- Developer(s): Innocent Grey
- Publisher(s): Innocent Grey
- Artist(s): Miki Sugina
- Writer(s): Miya Suzuka
- Composer(s): Little Wing
- Platform(s): Microsoft Windows
- Release: December 11, 2009
- Genre(s): Eroge, visual novel
- Mode(s): Single-player

= Caucasus: Nanatsuki no Nie =

2009 video game

Caucasus: Nanatsuki no Nie (クロウカシス 七憑キノ贄, Kuroukashisu Nanatsuki no Nie) is a Japanese adult visual novel developed by Innocent Grey. It was released on December 11, 2009 for Microsoft Windows.

==Plot==
Caucasus takes place in a small village named Nanatsuki Village (七月村, Nanatsuki Mura) located in a remote, mountainous region. An old estate by the name of Nanatsu Mansion (七憑館, Nanatsu Kan) is located there with a history of many strange and unexplained events having occurred there. These events are commonly referred to as being the "Curse of Nanatsuki" (七憑きの呪い, Nanatsuki no Noroi).

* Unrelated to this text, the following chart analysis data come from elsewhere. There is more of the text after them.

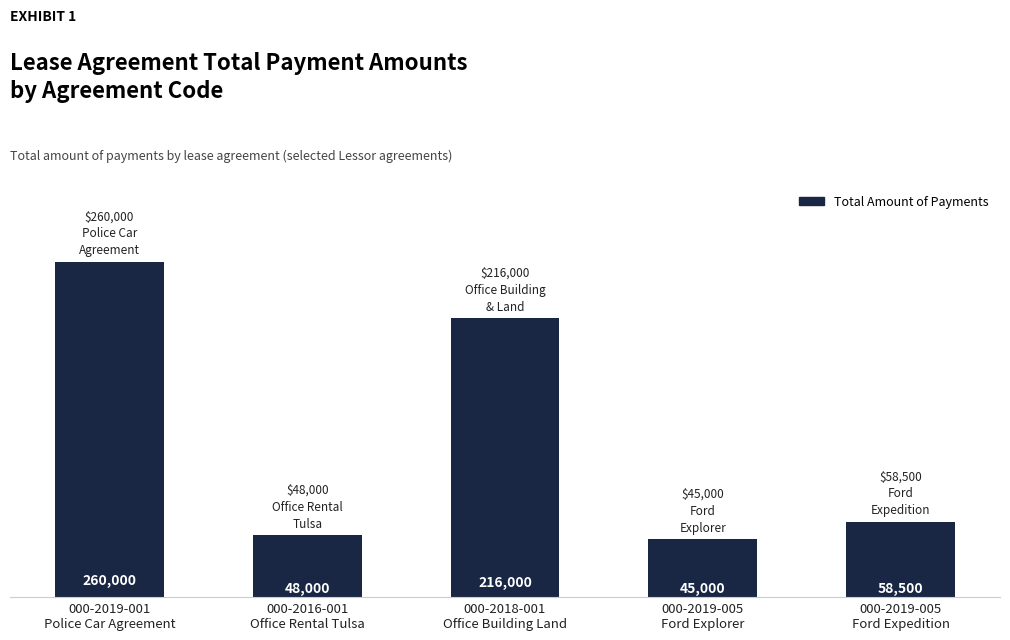

Reading left to right, what are all the values shown in this chart?

000-2019-001
Police Car Agreement=260000	000-2016-001
Office Rental Tulsa=48000	000-2018-001
Office Building Land=216000	000-2019-005
Ford Explorer=45000	000-2019-005
Ford Expedition=58500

The story of Caucasus begins on a path to the Nanatsuki Village where a blizzard has stricken the two main characters. A young woman from the Nanatsuki Mansion comes to their aid and provides them with shelter from the blizzard at the mansion. On that same day, a wedding was being held at the Nanatsuki Mansion. Meanwhile, the snowstorm continued to rage outside and in increasing severity.

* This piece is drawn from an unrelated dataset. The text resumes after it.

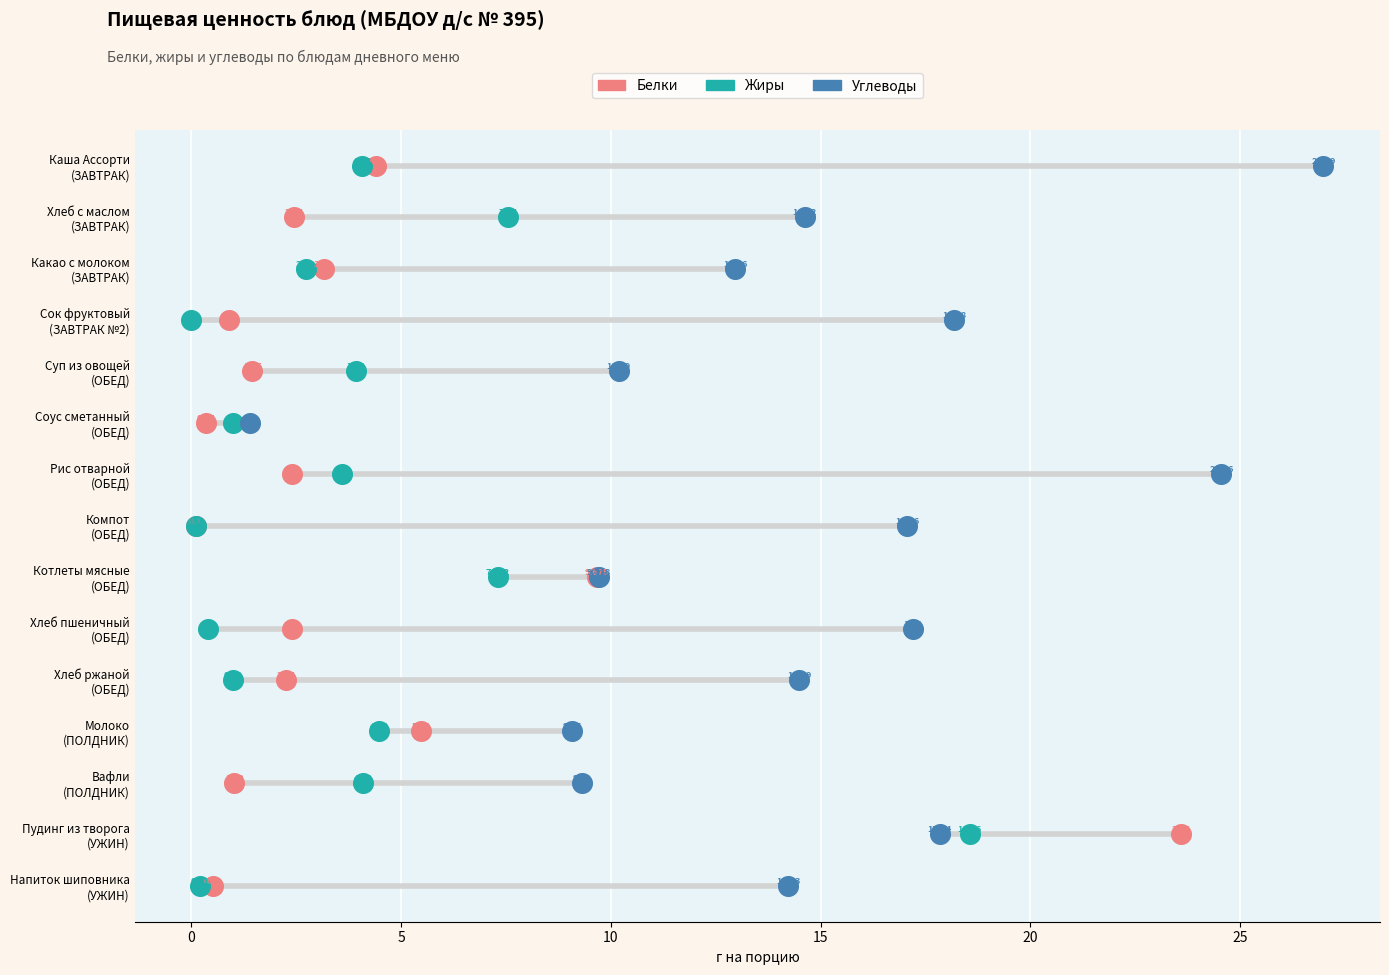

Which series contains the lowest Y value?

Жиры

The next day, the headless body of the groom was found which quickly sparked a dispute over the matter of assets and inheritance and whether this was another event caused by the "Curse of Nanatsuki". The rope bridge outside was cut, cutting off the route to the outside world. Four men and seven women remain at the Nanatsuki Mansion.

==Internet radio show==
An Internet radio show for promoting Caucasus, and the first Internet radio broadcast for Innocent Grey, aired its first broadcast on July 9, 2009. The show, produced by Rock'n' Banana, is hosted by Sanma Aji, who voices Venio Nanatsuki, and Doshizuku Hira, who voices Akane Hiyama, and is streamed online on every second and fourth Thursday of the month.

==Development==
Caucasus is the sixth project developed by Innocent Grey and was announced in 2009 June issue of Tech Gian. Like their previous works, the concept art for Caucasus is being done by Miki Sugina.

The voice acting applications closed on May 12, 2009, and auditions concluded on May 25. Recording for the character voices began on June 12.

==Music==
The theme song to Caucasus, entitled "Snowdrop", was performed by Haruka Shimotsuki. The soundtrack of Caucasus was composed by Little Wing. Samples of the theme song and some background music tracks were provided with the 2009 September issue of Tech Gian. The soundtrack for the game was released on the same date as the game, on December 11, 2009.